Just how lucrative Plug Leon now is, he declined to say. He says that he and his one full-time employee fulfill and send several orders daily. The prices, and with it his profit, varies greatly by model and where he can get it from. He wasn’t willing to divulge much more than that. “My parents always told me never talk about money, unless you have to,” he says.
With success comes jealousy, which nowadays means haters, who spam his Instagram comments with accusations that his business is ruining sneaker culture. Compassionate beyond his years, Gissing gets it to a degree. “I hang out with these footballers, play Playstation, I go to their homes, they invite me to a match—it’s every kid’s dream. Of course I expect that to be copied and people try to do the same thing,” says Gissing. However, he says that he is still the only person supplying soccer players in both the UK and mainland Europe.
Finer points make all the difference
Business at the moment, however, is a challenge. Since Brexit, everything he sends his clients on the continent is subject to tariffs. His plan to recoup the costs is through added value in other areas. “I’m not in the retail business,” he says. “I provide a luxury service.”
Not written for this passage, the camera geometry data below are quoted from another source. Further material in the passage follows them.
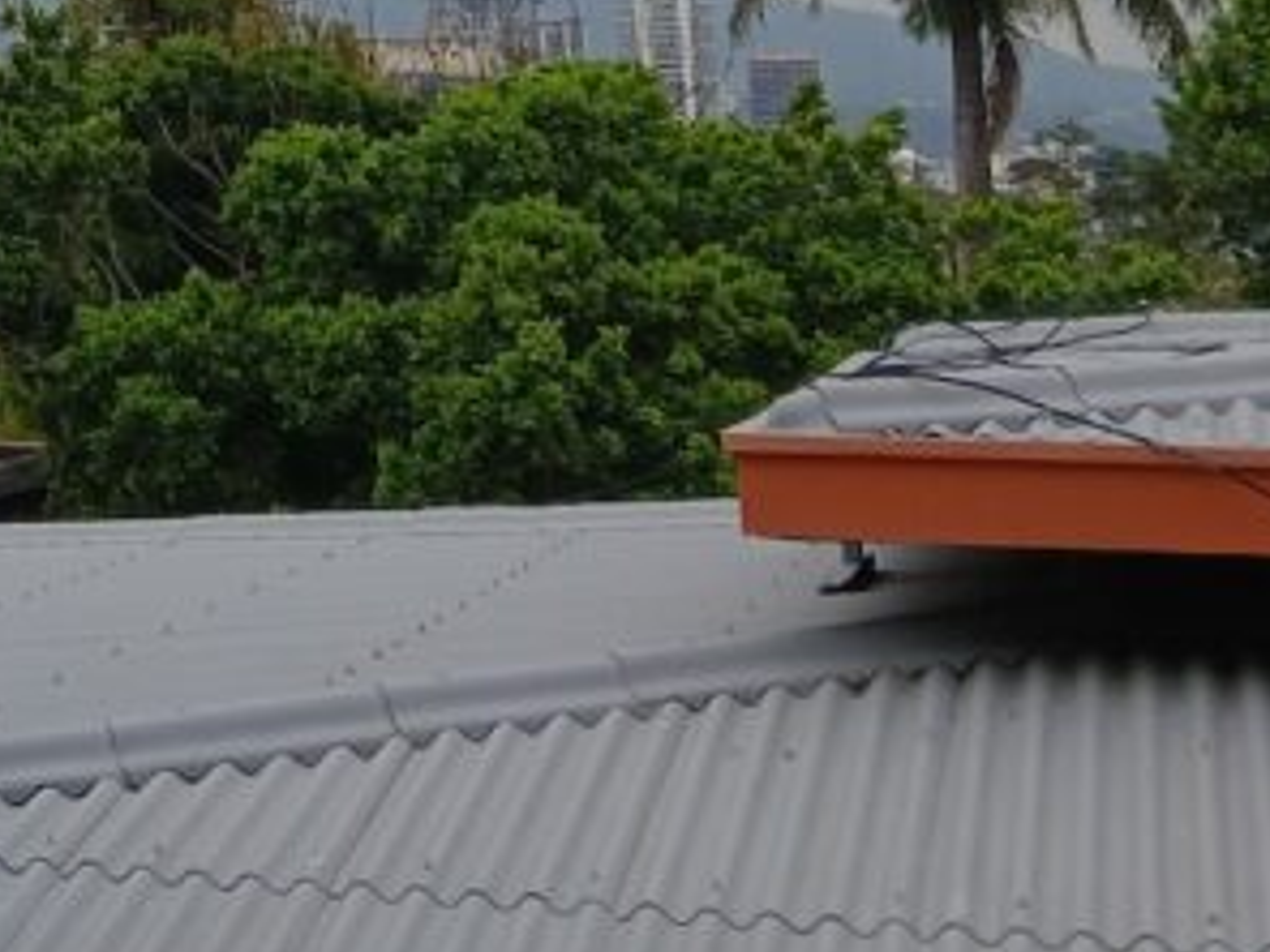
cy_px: -639
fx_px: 3302
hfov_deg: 20.1
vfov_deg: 14.8
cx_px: -330
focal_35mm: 90
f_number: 1.8
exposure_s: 1/120
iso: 40
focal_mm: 3.98
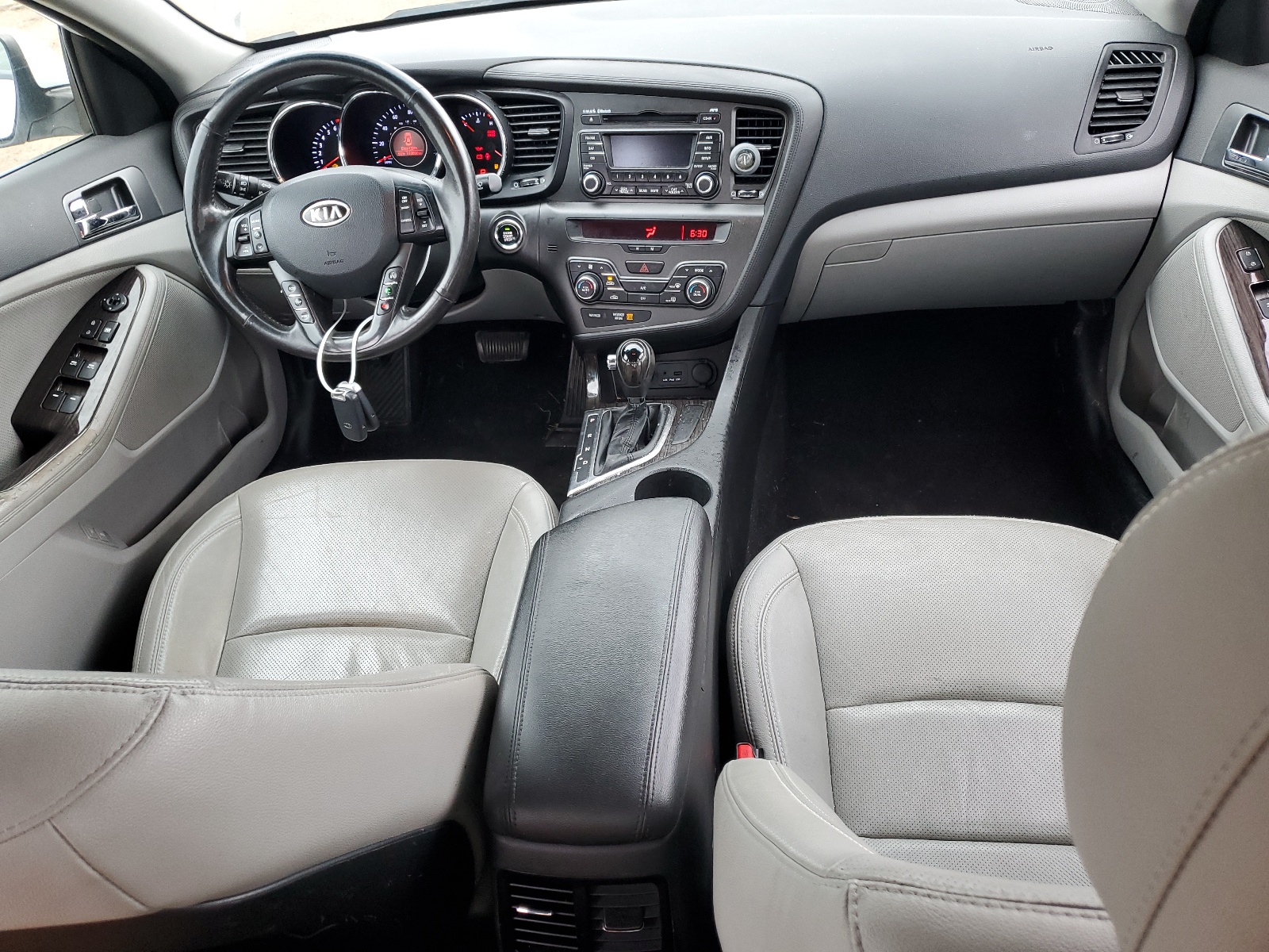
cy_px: 476
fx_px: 953
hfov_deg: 67.3
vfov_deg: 53.1
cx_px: 634
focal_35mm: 26
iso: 86
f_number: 1.5
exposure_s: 1/60.2
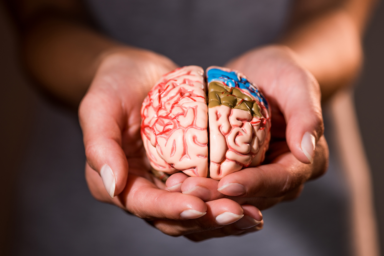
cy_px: 128
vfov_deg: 13.1
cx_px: 192
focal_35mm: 105
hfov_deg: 19.4
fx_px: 1120
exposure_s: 1/125
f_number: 7.1
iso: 160
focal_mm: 105
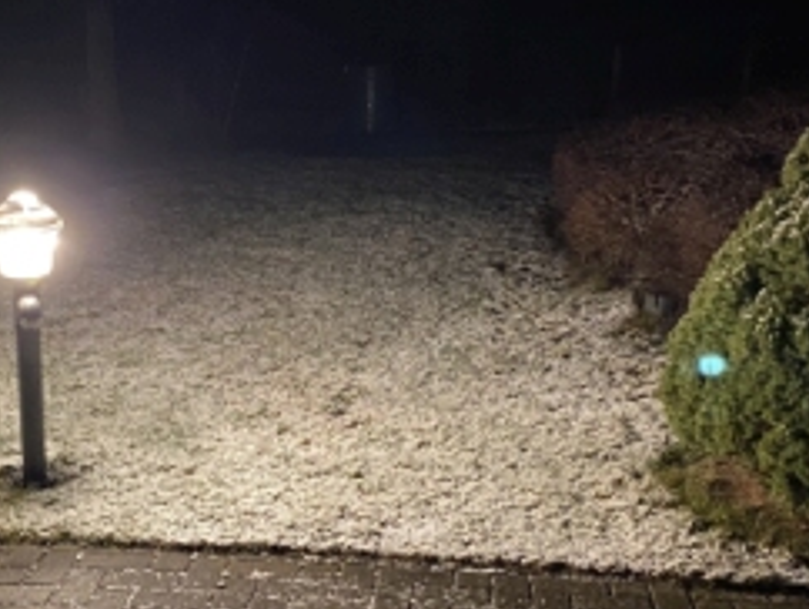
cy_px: 304
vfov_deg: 26.6
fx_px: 1287
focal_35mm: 55
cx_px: 371
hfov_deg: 34.9
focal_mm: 4.25
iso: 500
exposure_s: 1/9
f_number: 1.8
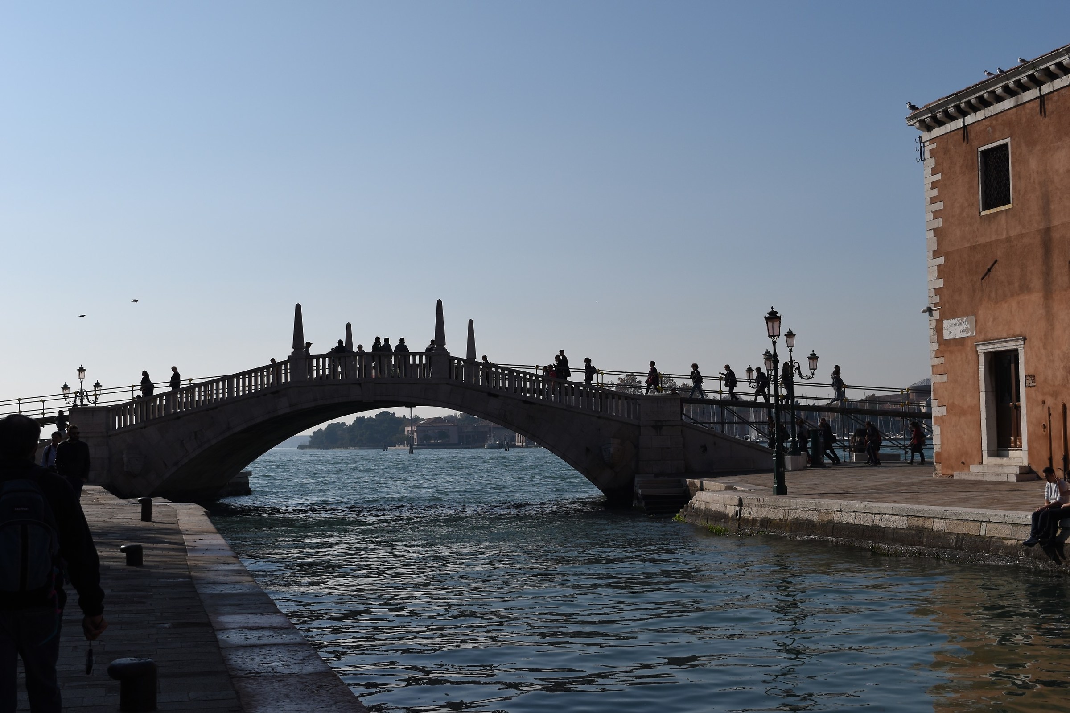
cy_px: 356
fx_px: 1515
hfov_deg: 38.9
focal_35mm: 51
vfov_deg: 26.5
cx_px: 535
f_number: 8
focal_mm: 34
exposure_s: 1/1250
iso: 100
He is fully aware of how slim the margins are between success and failure and how the finer points can make all the difference. That’s why right as Plug Leon was getting off the ground, he ordered several thousand bright red paper bags. On the one hand, they stand out in the pictures he appears in on personal deliveries to VIP clients. On the other, he saw what the big-time luxury players do and meticulously packs his goods and includes a personal message in every order—and of course his personal business card. You never know when one of his buddies or teammates will ask about their plug.